How Not to Make a Game in 48 Hours


How Not To Make a Game in 48 Hours

This past November I participated in my first Ludum Dare, a game jam event in which teams and individuals create games over a weekend. There’s a theme, which was “the more you have the worse it is”.

My submission,

was a difficult, endless arcade platformer in which you have to help an increasing number of characters (pigs) climb up a tower of platforms.

You can try it out here if you like. Oh, and it looked like this:

A snapshot of a typical play of Npigs

Okay, now, let’s talk about where it all went wrong.

  • The game is too hard to begin with. If you’re not one who has played a lot of platformers, it will seem unfairly difficult to you.
  • For those who manage to acquire lots of pigs, they start to seem much more like a nuisance than a mechanic.
  • The camera is very tightly following the currently selected pig. This makes everything seem too jerky for many players.
  • Once you get very far up the tower, it becomes almost impossible to tell how far each pig is relative to one another.

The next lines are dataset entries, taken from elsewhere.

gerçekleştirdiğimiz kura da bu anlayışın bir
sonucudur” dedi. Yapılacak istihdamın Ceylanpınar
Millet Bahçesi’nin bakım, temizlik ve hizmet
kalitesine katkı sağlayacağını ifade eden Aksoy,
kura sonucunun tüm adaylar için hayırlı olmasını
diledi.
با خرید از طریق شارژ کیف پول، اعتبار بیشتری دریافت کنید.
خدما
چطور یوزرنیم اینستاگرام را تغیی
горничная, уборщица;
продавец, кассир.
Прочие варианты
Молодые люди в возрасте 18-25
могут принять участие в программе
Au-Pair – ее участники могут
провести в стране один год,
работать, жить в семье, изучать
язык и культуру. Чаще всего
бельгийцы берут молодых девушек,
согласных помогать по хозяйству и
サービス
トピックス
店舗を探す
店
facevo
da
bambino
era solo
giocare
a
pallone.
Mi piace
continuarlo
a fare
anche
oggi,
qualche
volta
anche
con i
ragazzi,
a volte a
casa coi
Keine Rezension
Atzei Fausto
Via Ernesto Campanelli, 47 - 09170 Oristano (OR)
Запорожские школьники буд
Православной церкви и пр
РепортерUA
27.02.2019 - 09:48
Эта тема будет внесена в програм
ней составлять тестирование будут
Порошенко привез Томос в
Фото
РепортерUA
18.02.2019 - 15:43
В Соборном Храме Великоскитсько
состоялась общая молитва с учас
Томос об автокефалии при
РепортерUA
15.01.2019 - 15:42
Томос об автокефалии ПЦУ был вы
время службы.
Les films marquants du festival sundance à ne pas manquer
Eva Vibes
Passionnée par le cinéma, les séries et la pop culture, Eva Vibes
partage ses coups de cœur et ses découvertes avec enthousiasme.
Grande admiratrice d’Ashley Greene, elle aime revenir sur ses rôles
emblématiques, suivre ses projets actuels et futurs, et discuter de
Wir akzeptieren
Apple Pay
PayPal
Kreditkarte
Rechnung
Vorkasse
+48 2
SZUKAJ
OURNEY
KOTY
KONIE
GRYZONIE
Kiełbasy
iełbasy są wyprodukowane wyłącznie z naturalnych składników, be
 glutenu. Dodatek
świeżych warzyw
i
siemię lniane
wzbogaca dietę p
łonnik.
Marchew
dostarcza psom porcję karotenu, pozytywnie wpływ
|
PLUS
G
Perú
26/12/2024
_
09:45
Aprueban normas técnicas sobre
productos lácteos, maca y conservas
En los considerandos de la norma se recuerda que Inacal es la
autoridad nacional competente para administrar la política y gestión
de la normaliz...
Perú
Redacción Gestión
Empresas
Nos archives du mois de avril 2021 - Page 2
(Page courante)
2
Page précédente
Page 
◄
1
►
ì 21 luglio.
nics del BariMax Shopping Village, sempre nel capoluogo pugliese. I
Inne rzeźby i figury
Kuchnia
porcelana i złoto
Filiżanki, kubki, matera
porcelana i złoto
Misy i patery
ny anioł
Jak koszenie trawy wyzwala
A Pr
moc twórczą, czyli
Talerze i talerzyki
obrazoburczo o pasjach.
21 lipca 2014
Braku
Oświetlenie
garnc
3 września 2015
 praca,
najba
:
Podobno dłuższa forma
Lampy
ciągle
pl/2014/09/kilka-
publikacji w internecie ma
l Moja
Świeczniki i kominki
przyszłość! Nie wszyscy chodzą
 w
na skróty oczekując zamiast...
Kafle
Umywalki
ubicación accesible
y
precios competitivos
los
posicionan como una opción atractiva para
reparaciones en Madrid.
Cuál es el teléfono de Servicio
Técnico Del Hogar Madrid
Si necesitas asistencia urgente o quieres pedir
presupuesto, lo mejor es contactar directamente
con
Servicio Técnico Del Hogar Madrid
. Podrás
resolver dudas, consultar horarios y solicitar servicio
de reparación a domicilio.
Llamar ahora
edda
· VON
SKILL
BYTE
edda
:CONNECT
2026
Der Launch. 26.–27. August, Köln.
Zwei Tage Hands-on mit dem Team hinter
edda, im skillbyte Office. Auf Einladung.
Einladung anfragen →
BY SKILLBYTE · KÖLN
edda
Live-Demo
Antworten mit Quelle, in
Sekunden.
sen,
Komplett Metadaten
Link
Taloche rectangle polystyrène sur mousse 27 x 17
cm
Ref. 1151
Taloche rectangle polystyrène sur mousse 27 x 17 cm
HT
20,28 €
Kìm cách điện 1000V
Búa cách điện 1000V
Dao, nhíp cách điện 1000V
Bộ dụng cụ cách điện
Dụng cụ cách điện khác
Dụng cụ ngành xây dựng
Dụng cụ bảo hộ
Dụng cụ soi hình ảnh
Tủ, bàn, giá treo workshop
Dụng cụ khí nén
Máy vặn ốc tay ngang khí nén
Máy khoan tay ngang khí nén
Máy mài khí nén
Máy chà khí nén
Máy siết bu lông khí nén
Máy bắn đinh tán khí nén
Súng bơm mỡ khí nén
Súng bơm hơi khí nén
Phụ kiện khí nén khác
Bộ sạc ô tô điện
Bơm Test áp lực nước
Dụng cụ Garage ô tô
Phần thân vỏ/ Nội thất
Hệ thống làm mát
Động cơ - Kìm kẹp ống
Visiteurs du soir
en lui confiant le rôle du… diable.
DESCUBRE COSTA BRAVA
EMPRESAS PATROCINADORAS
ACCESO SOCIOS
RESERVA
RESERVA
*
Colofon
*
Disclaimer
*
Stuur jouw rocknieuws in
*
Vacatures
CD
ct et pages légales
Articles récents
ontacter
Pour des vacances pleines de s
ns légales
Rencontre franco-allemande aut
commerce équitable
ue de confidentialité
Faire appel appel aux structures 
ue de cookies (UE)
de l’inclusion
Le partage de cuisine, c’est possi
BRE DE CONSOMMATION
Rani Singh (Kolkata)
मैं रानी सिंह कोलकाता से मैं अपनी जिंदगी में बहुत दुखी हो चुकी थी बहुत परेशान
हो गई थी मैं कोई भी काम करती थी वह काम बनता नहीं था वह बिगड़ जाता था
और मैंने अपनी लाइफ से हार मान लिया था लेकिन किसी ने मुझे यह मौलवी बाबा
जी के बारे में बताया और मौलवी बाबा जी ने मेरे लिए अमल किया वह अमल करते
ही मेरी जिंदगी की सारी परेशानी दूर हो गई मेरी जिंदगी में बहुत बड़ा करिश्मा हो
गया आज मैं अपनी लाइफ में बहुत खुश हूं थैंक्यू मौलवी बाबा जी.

Alright, it was certainly a flawed game, which you can certainly conclude from the ratings themselves:

Pretty decent considering there were over 3000 games submitted!

This is a little disappointing, sure, but we’re all about positivity and learning from failure here on Medium.com! Let’s consider what I could’ve done to improve my little game:

  • The start of the game could really use a better tutorial and much easier and forgiving jumps. I wouldn’t change the level of gravity much, or the controls, because I and many others rather liked them.
  • Much fewer pigs, or perhaps make it easier to lose them so most players won’t end up with a major surplus. This would also affect other parts of the game, which would need to be modified (like falling deaths).
  • As for the camera, it could really just be dampened (slowly moves towards the current pig instead of simply snapping to it).
  • A friend of mine suggested that a vertical mini-map would really help the issue of disorientation. Something like the below image, where the middle line is the current position, and the other lines are your pigs relative to your current position.

See, so many darn learning opportunities!

Now. We’ve learned from my mistakes, but what about all the other participants? Surely I’m not the only one who made something flawed. Well, you’re right on the money.

I played a heck of a lot of games this Ludum Dare, and I’ve noticed a few things.

  • Putting your game on itch.io helps quite a bit. It widens your audience some, and itch has great Ludum Dare integration to help you get some more votes (which are not actually as important as one might assume).
  • If you really want to “win” at Ludum Dare, you don’t need a lot of votes and attention. All you really need is 20. 20 good votes are infinitely better than 100 average votes. In other words, don’t worry about popularity.
  • Having an existing following or popularity from somewhere besides LD will help get your game some more attention. (Something I definitely did not have)
  • Have a forgiving learning curve! Games that start off too difficult will really turn players off.
  • No game with poor visuals has ever made it big. Period. I’m not saying it has to be stunning, (mine certainly isn’t) just that it can’t look like you don’t give a hoot about the way it looks.
  • Web games do much better than download-only games because quite a few people really can’t be asked to download anything. It’s pretty tough to excuse not learning a framework that supports HTML5 these days, anyways.
  • Visiting what I said a bullet point ago… great visuals or a deep story don’t matter if it’s not addictive and fun. Sounds obvious, but I’ve seen a lot of submissions that don’t follow this guideline.
  • It’s better to have no audio than bad audio. If your game doesn’t need music, don’t throw something awful together and fire it in. Just don’t.
  • Multiplayer games rarely do well, most likely because most people are sitting around playing a ton of games en masse all by themselves.
  • Lastly, if you have time, add an online leaderboard. This just might help motivate players to come back to check on it.

Well, that about does it. Let me know if this helped you at all, either with working on your own submission or just understanding why your submission did poorly. Thanks for reading!